Der Sound des göttlichen Geheimnisses

Wir waren eine Gruppe junger Erwachsener im Hochsommer in der Toskana. Eine Ansammlung von Übermut und Hormonen. Wahrscheinlich war es nur die drückende Mittagshitze und weniger die Sehnsucht nach Kontemplation, die uns in die Kirche schob. Eine angenehme Kühle, wenig Tageslicht, barocke Figuren und diese plötzliche, unnatürliche Stille unter uns. Andacht, die eigentlich keine war. Vielmehr erfüllten wir Konventionen. Ein Gotteshaus – pst! Wir saßen verstreut in den Bänken, als jemand aus der Gruppe in die Weihrauchluft hinein ein Lied anstimmte und die Stille brach. Wir verliebten uns für lange Minuten in den Hall und die Mehrstimmigkeit. Am Ende waren wir ganz beseelt. Richtig andächtig. 

«Der Leib wird im Singen und Musizieren ein Resonanzraum der Gotteserfahrung.»

Das sagt Peter Bubmann, Professor der Theologie, der u.a. zum Verhältnis von Musik und Kirche forschte. Was er beschreibt, habe ich in meinem Spaghettitop mit abgekühltem Schweiß auf der jugendlichen Haut und der Sopranstimme in meiner Kehle durchlebt. Warum ich mich jetzt, am eher trostlosen Februarende an diesen toskanischen Sommer erinnere, kann ich nicht recht sagen. 

Sicher ist aber, dass ich dort zwei Dinge am eigenen Leib erfahren habe, wie man altbacken aber so treffend zu sagen pflegt. Erstens sind Kirchen mehr als Sehenswürdigkeiten und auch mehr als Gebäude für Glaubensvermittlung. Sie sind Orte des Klingens und des Hörens, des Schwingens und der Resonanz. Und zweitens gehören das Singen und die Musik zu den grundlegenden Weisen der Gottesbegegnung. So ziemlich alle menschlichen Regungen – von ausgelassenem Glück über eine verzweifelte Bitte bis hin zum rohen Schmerz – finden in einem Lied ihren Platz. Kirchenmusik hat eine lange Geschichte. Wir finden schon im Alten wie im Neuen Testament der Bibel Beispiele dafür, wie Menschen ihre Erfahrungen durchsingen mussten, um sie begreifen zu können. 

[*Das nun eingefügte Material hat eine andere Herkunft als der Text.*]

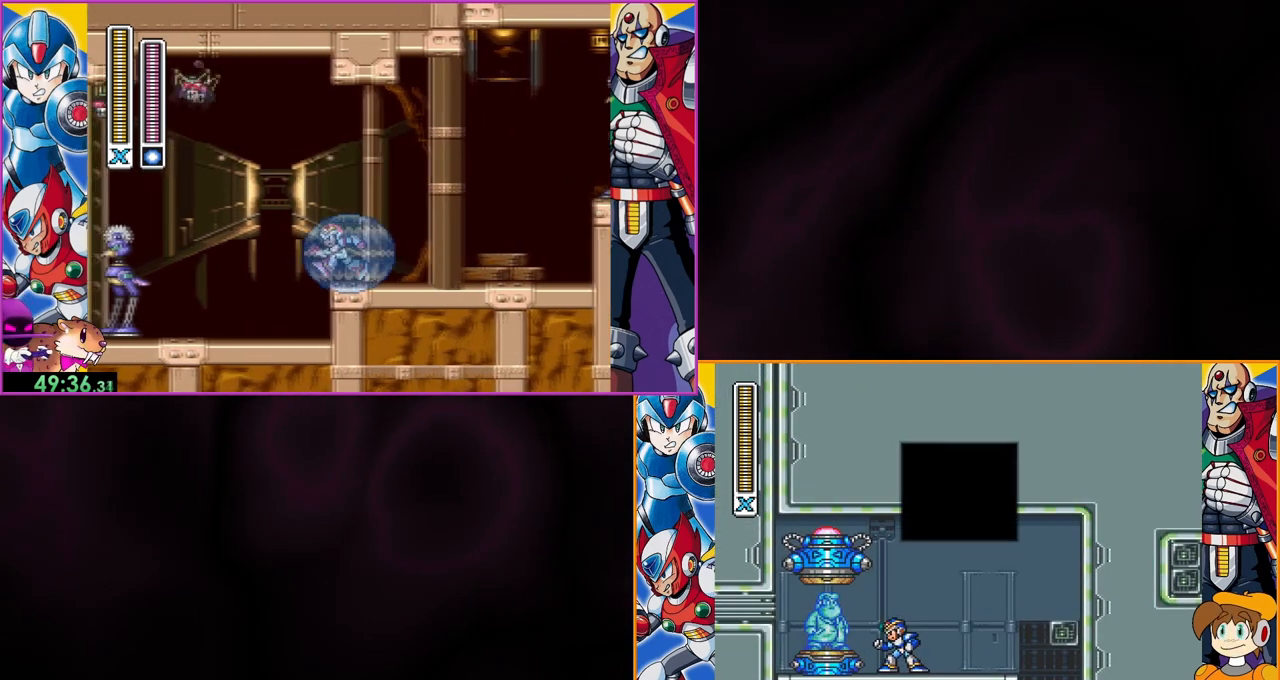
{"buttons": ["B"], "events": [[167, "B", "down"]]}
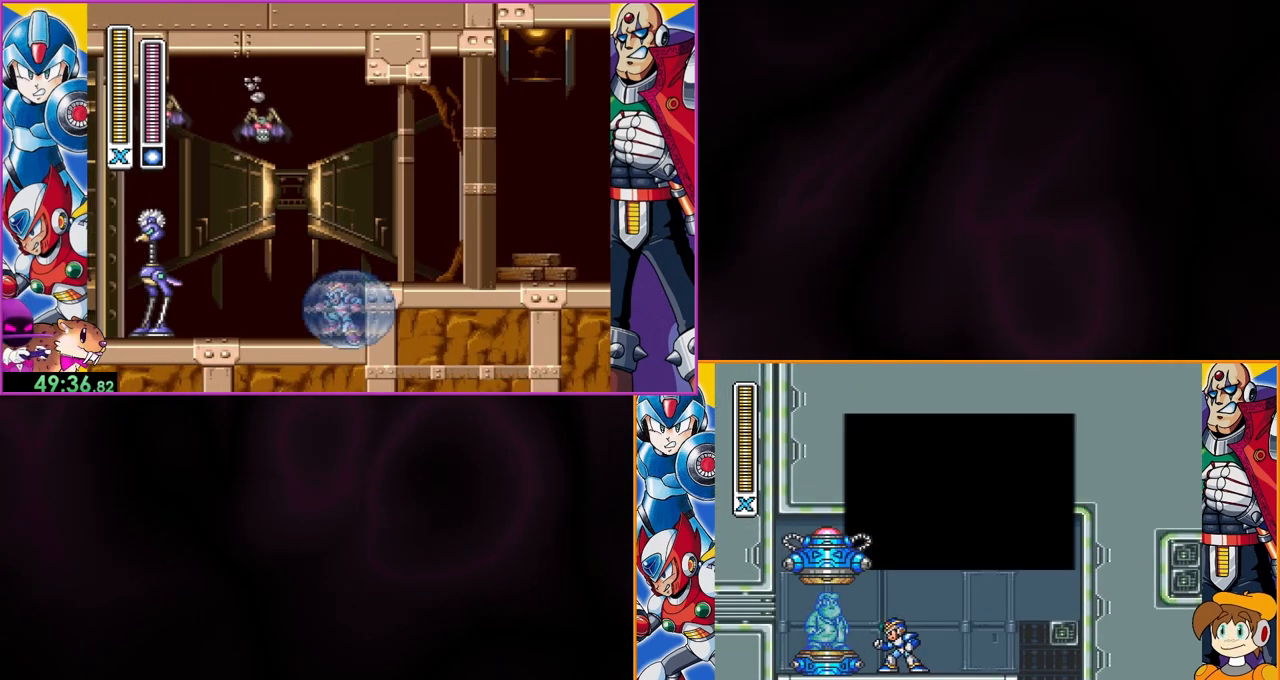
{"buttons": ["B"], "events": []}
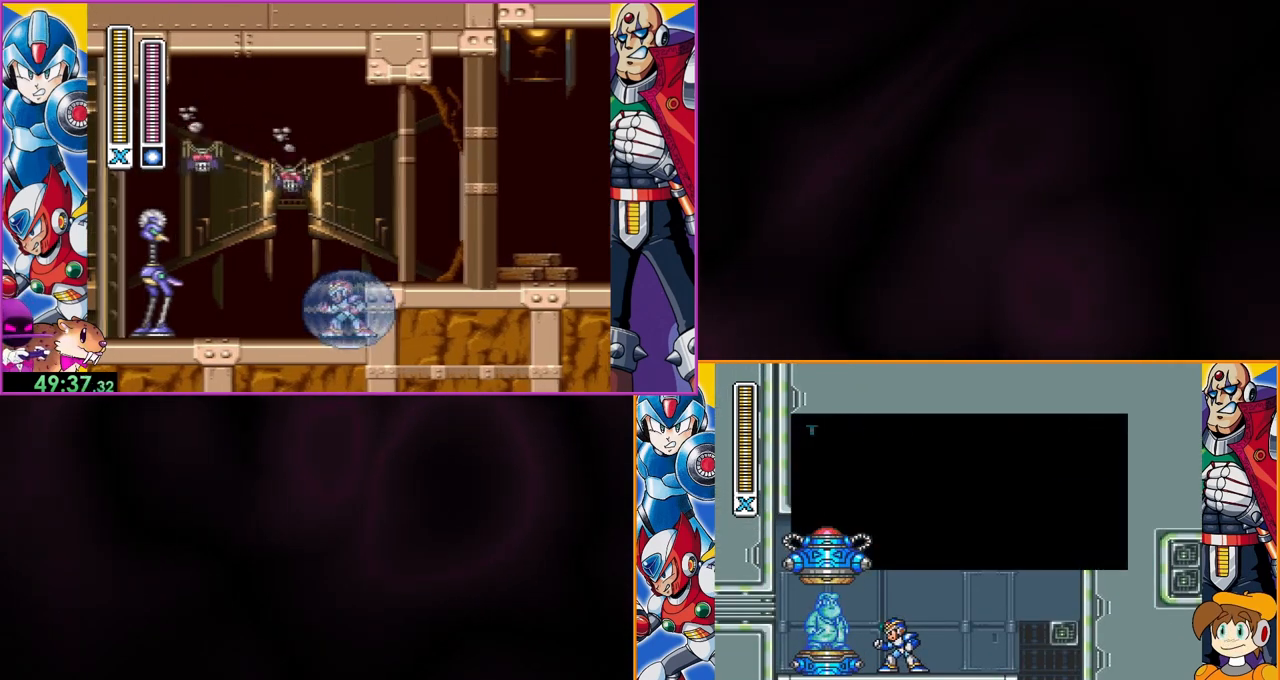
{"buttons": ["B"], "events": []}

Ist Musik Gotteserfahrung? Wie so oft: Ja und nein. Mit der Unverfügbarkeit Gottes ist es ja so eine Sache. Der Benediktinerpater Anselm Grün bringt das mit wenigen Worten so zum Ausdruck:

«Für mich ist Gott das absolute Geheimnis, vor dem ich stehe. »

Ich will nicht mehr so glauben, als ob ich den Verhaltens-Code Gottes geknackt hätte. Mein Verzicht auf Wenn-Dann-Sätze über Gottes Wirken schließt Musik mit ein. Die richtige Klangfarbe, das richtige Intervall, die richtigen Harmonien und schon sind wir vom Himmel geküsst?

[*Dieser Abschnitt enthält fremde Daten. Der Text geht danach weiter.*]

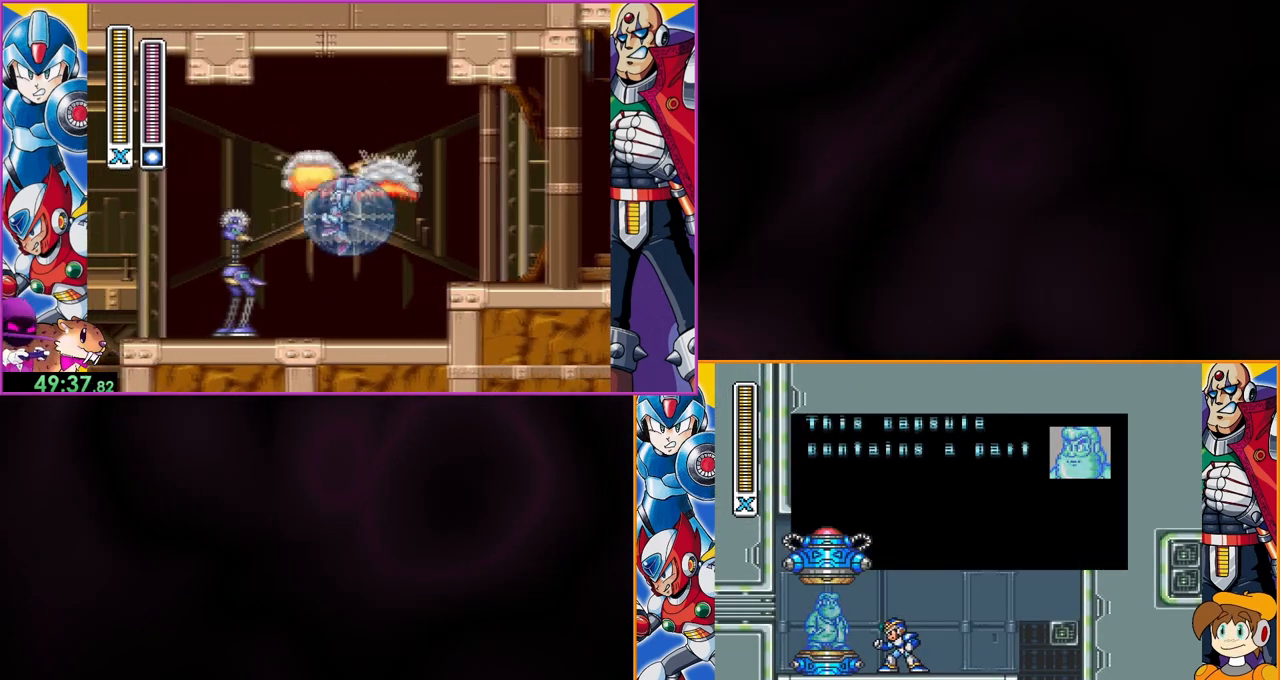
{"buttons": ["B"], "events": []}
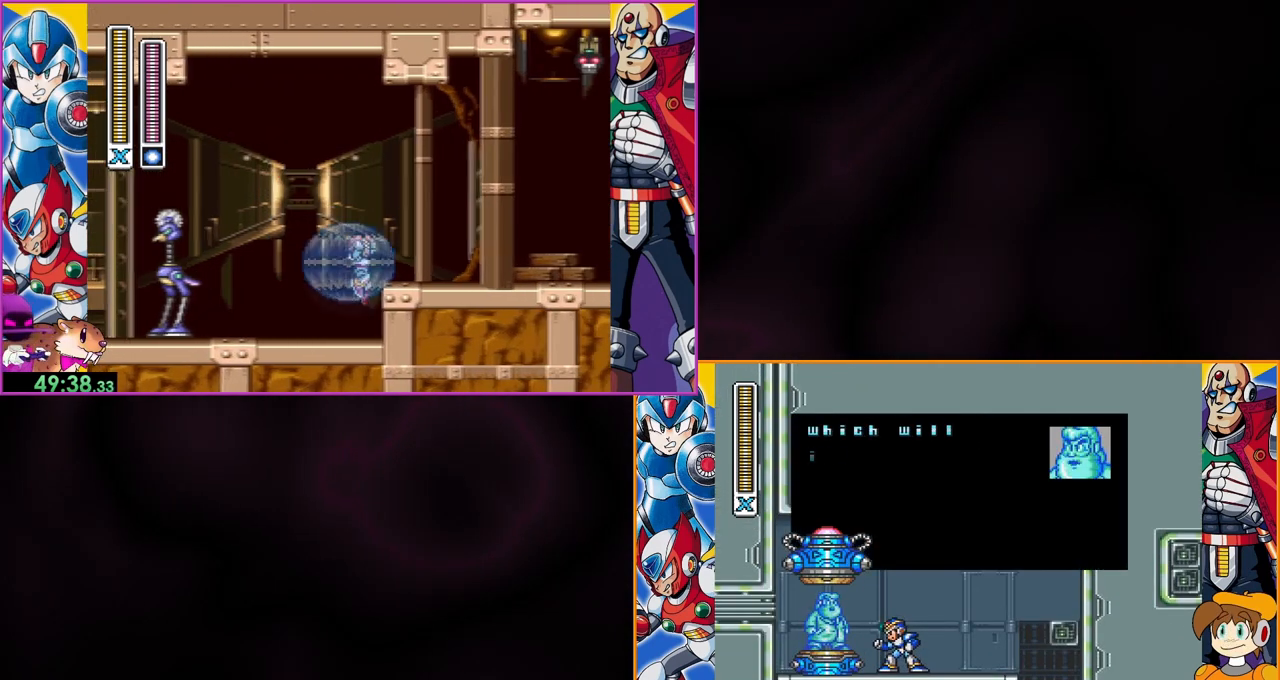
{"buttons": ["B"], "events": []}
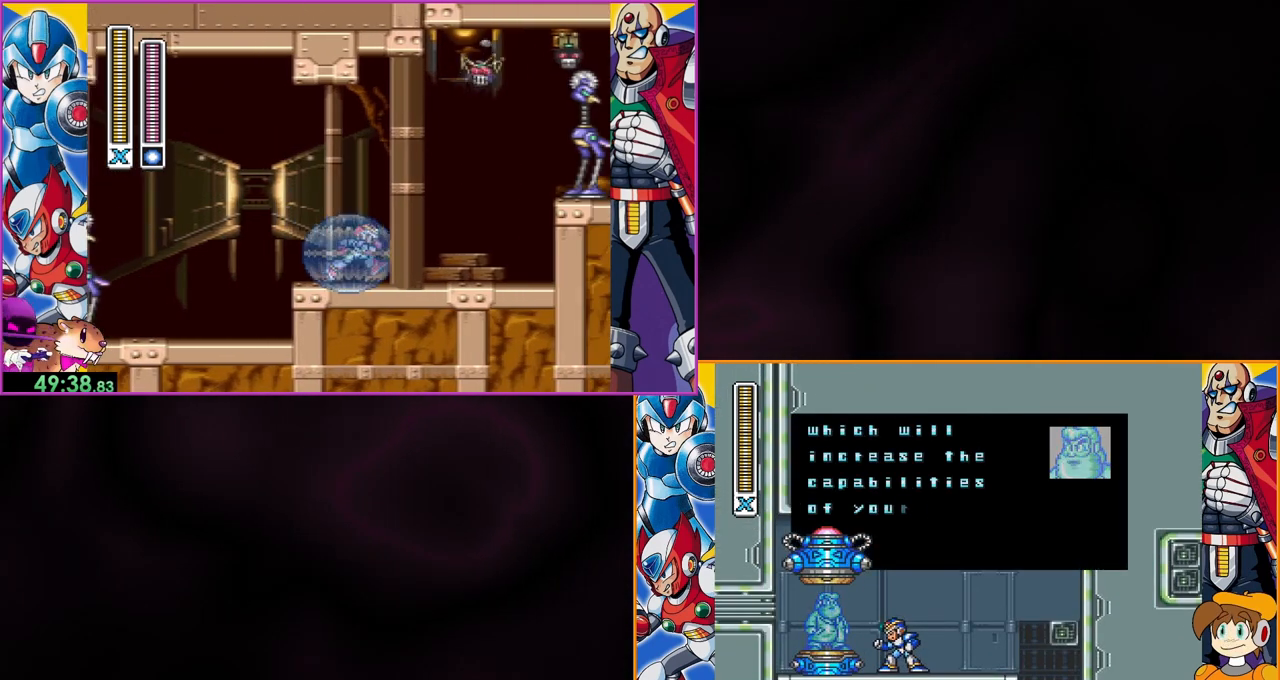
{"buttons": ["B"], "events": []}
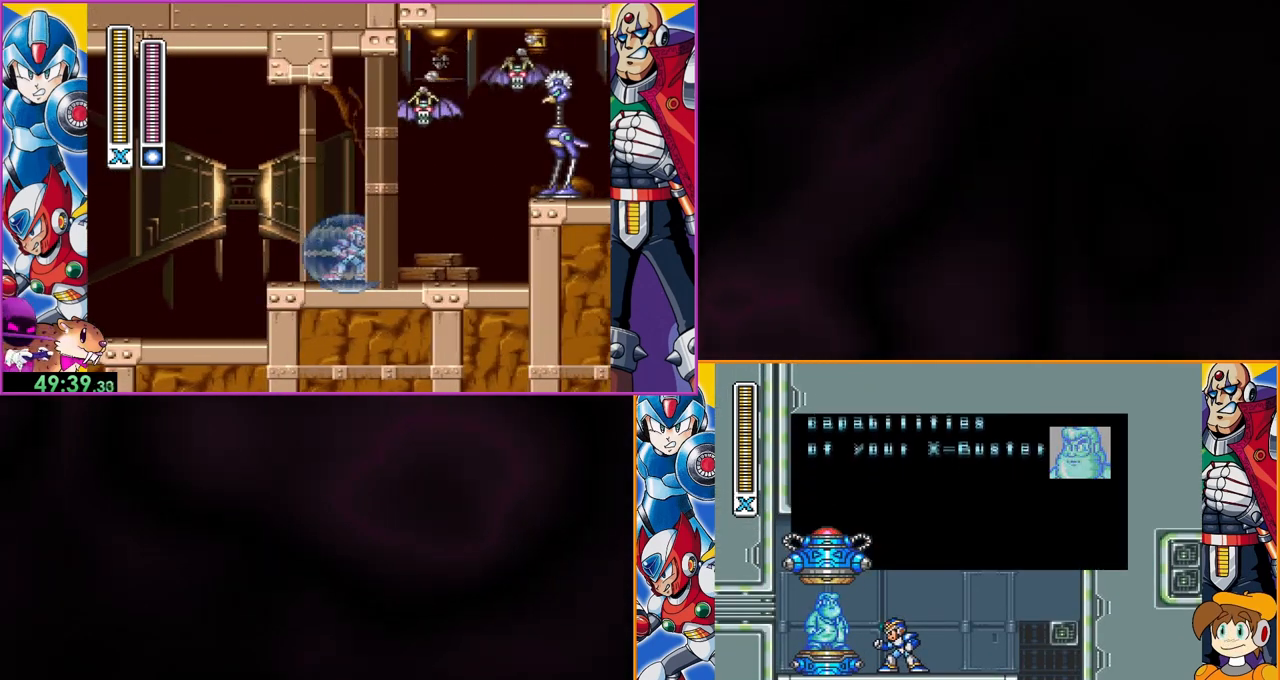
{"buttons": ["B"], "events": []}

Musik sperrt sich, meiner Erfahrung nach, genauso gegen Erfolgsrezepte. Ein Ton kann in uns anklingen oder bloße Schallwelle irgendwo zwischen 16 Hz und 20 kHz bleiben. Auch die Transzendenz in der Musik bleibt ein Geheimnis. Zugegeben, einige Musikerinnen und Musiker scheinen den Dreh besser raus zu haben, als andere. Johann Sebastian Bach, beispielsweise. Seine Musik war und ist für viele ein Weg zur Gottesbegegnung. Selbst für  Menschen wie Igor Levit, die sich selbst als nicht religiös bezeichnen. Der bedeutendste Pianist der Gegenwart wurde für seine Bachinterpretationen bekannt. In einem Interview mit DER ZEIT sagte er 2018:

«Egal, was Bach schreibt: Ich fühle mich verstanden. Ich vertraue ihm, ich fühle mich geschützt und geborgen. Ich gehe mit. Das kann ich nicht erklären. Aber ich fühle mich an die Hand genommen.»

Es ist, als ob Musik den Raum designt für göttliche Präsenz und unsere menschlichen Resonanzen darauf. Grundvertrauen und Angst, Staunen und Erschrecken, Dank, Trost, Sehnsucht. Gott erwischt auch mich immer wieder in den unzähligen Variationen, die die 12 Töne in unserem Kulturkreis hergeben.